Scientists have devised an innovative technique that could be used to incorporate batteries, wireless devices and sensors into fabrics like paper and cotton textiles.
The researchers from Imperial College London in the UK used the technique to print metals such as silver, gold and platinum onto fabrics.
Ultimately these technologies could be used for new classes of low-cost medical diagnostic tools, wirelessly powered sticker-sensors to measure air pollution or clothing with health monitoring capabilities, they said.
Metals have been printed onto fabrics, but until now the process has essentially coated the fabric with plastic which renders the fabric waterproof and brittle.
Described in the journal Advanced Functional Materials, the approach would allow metal inks to cover entire fibres rather than simply coating the surface of the fabric.
“Fabrics are ubiquitous and some forms such as paper, are ancient. With this new method of metallising fabrics it will be possible to create new classes of advanced applications,” said Max Grell, a PhD candidate at Imperial College London.
To coat the fibres, the researchers first covered them in microscopic particles of silicon, and then submerged the material into a solution containing metal ions.
This preparatory process, known as SIAM, allows metals to ‘grow’ throughout the material as the ions are deposited on the silicon particles.
This approach coats metal throughout the fabric, allowing paper and textiles to maintain their ability to absorb water and their flexibility alongside providing a large metallic surface.
These properties are important to the functioning of many advanced technologies, particularly sensors and batteries, where ions in solution must interact with electrons in metals.
The team dropped the silicon ink by hand onto the fabrics, but the process could be scaled up and performed by large conventional printers.
The researchers demonstrated its ability to fabricate the elements required for a number of examples of advanced technologies.
The team also used the method to deposit silver onto paper and then added zinc onto the same paper to form a battery.
The new approach was also used to produce a range of sensors.

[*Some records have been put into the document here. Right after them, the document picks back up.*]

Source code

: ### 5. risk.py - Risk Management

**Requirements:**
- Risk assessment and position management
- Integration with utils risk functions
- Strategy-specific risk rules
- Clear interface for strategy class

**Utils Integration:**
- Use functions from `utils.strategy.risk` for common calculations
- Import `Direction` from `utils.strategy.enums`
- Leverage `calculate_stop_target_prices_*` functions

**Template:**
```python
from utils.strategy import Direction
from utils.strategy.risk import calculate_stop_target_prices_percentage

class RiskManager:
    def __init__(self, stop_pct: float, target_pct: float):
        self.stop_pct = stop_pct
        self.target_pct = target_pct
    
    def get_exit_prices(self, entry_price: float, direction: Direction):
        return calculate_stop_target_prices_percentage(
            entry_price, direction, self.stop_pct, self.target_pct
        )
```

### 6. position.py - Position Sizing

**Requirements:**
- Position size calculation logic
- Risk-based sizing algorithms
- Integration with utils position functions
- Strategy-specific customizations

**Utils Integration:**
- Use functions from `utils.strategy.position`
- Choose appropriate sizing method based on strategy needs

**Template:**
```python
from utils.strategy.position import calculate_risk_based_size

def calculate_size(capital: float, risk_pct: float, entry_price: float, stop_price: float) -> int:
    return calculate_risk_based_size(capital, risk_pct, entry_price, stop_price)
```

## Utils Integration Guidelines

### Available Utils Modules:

This included a paper-based sensor to detect the genetic indicators of a disease that is fatal to grass-eating animals and associated with Crohn’s disease in humans.
According to the researchers, sensors fabricated within natural fabrics would be cheaper, easy to store and transport, and ultimately could be used in clothing that monitors health.
“We chose applications from a range of different areas to show how versatile and enabling this approach could be,” said Grell.
“It involved a lot of collaboration and we hope we have demonstrated the potential of this method so people who specialise in different areas can then develop these applications,” he said.